### Problem
Select and copy every line below that contains the word "Reading". The match is case-sensitive.

### Data provided
• • •
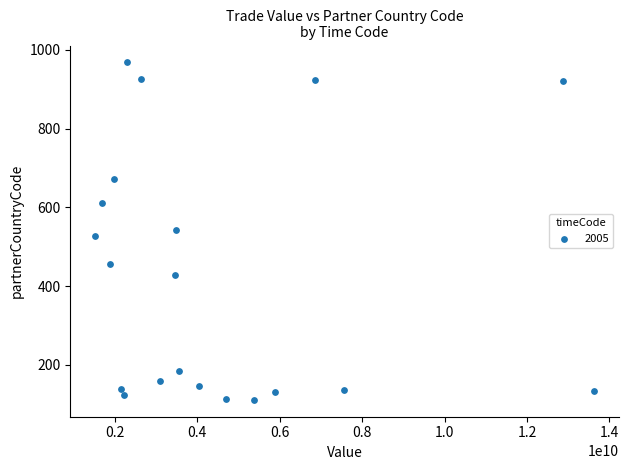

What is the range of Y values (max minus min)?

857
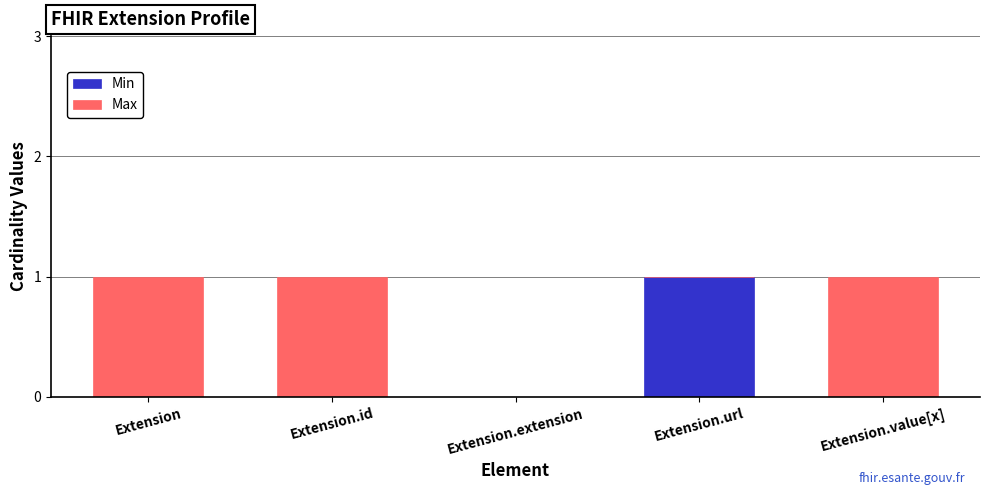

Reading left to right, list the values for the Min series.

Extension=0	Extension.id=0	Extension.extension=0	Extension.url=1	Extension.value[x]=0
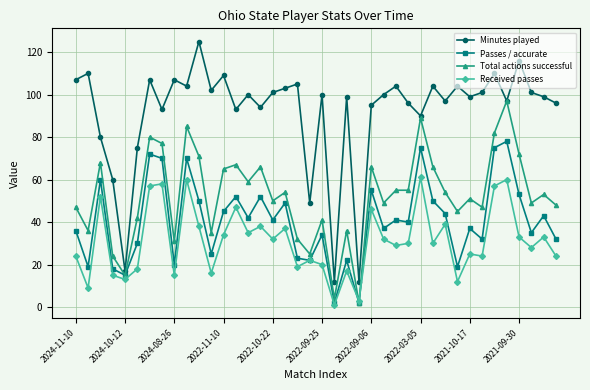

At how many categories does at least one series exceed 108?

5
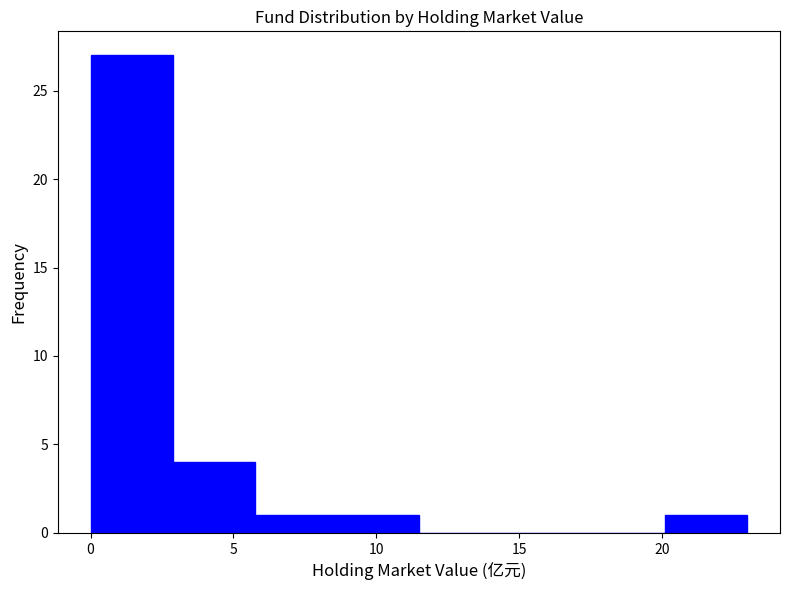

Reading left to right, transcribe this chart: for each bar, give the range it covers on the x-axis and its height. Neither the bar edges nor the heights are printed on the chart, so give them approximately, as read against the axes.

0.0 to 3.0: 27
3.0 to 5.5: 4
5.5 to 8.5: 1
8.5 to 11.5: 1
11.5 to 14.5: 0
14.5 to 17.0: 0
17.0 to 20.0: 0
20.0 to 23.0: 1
• • •
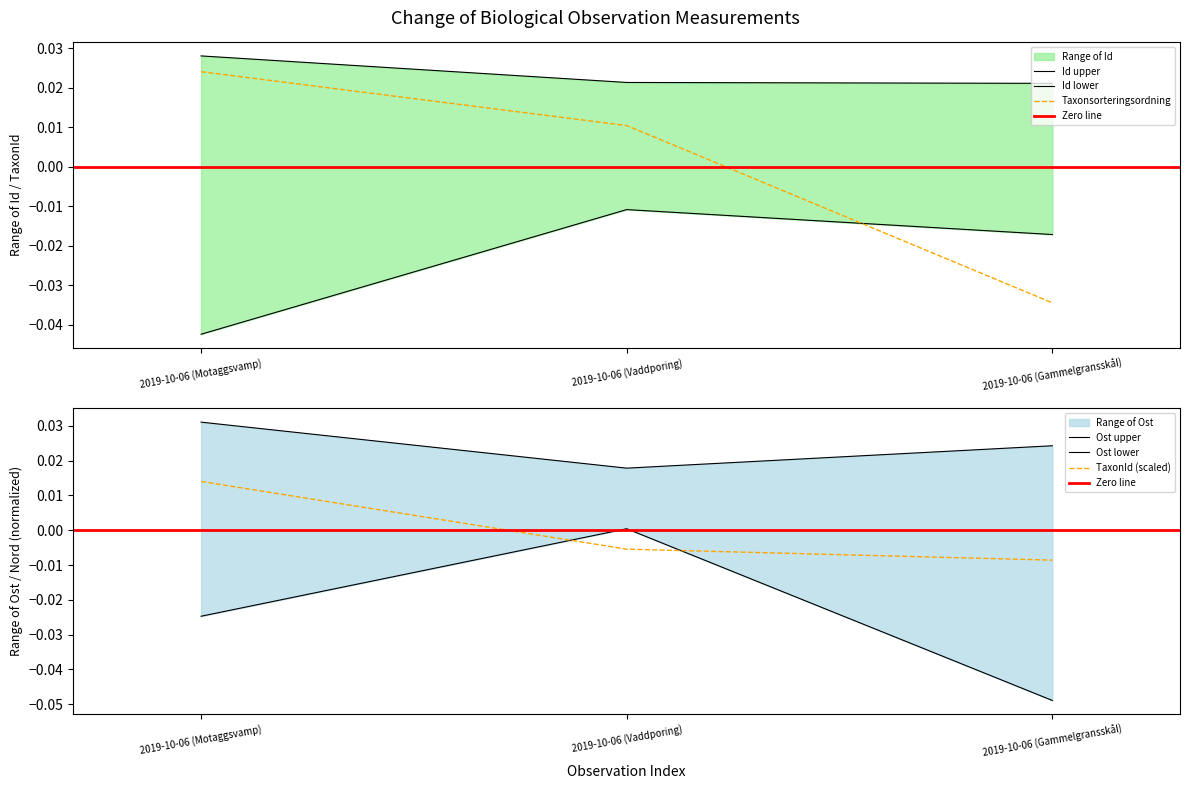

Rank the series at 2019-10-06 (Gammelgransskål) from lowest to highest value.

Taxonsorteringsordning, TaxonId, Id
• • •
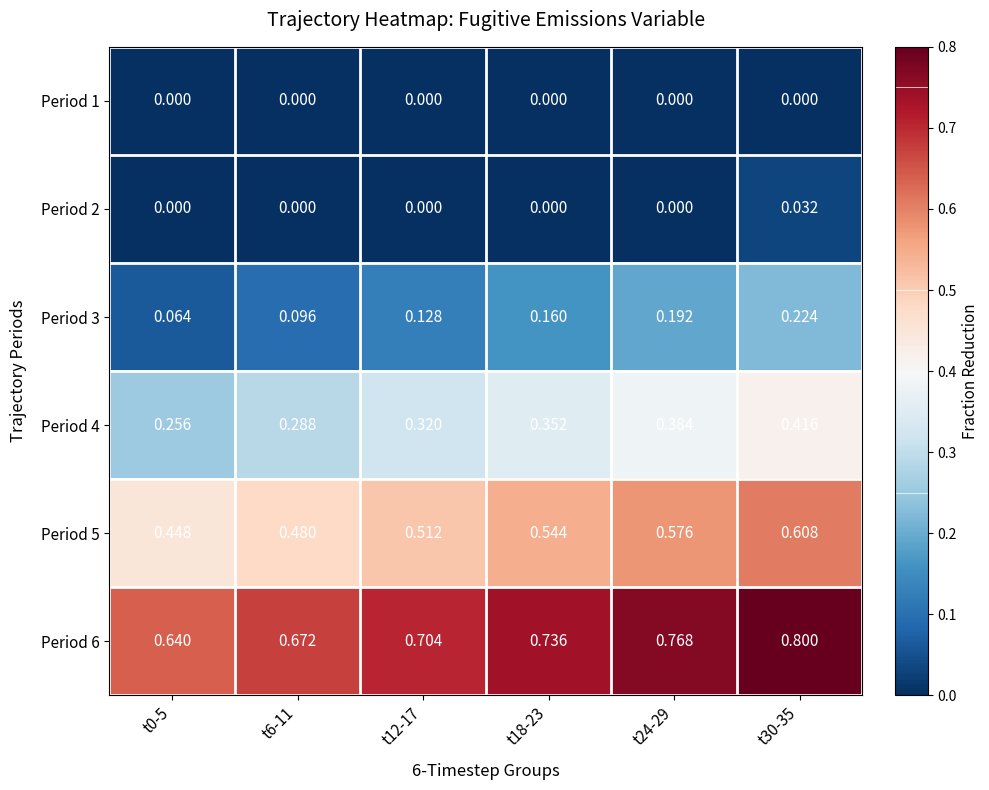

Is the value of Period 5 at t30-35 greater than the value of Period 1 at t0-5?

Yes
• • •
### Final answer
Reading left to right, list the values for the Min series.
Reading left to right, transcribe this chart: for each bar, give the range it covers on the x-axis and its height. Neither the bar edges nor the heights are printed on the chart, so give them approximately, as read against the axes.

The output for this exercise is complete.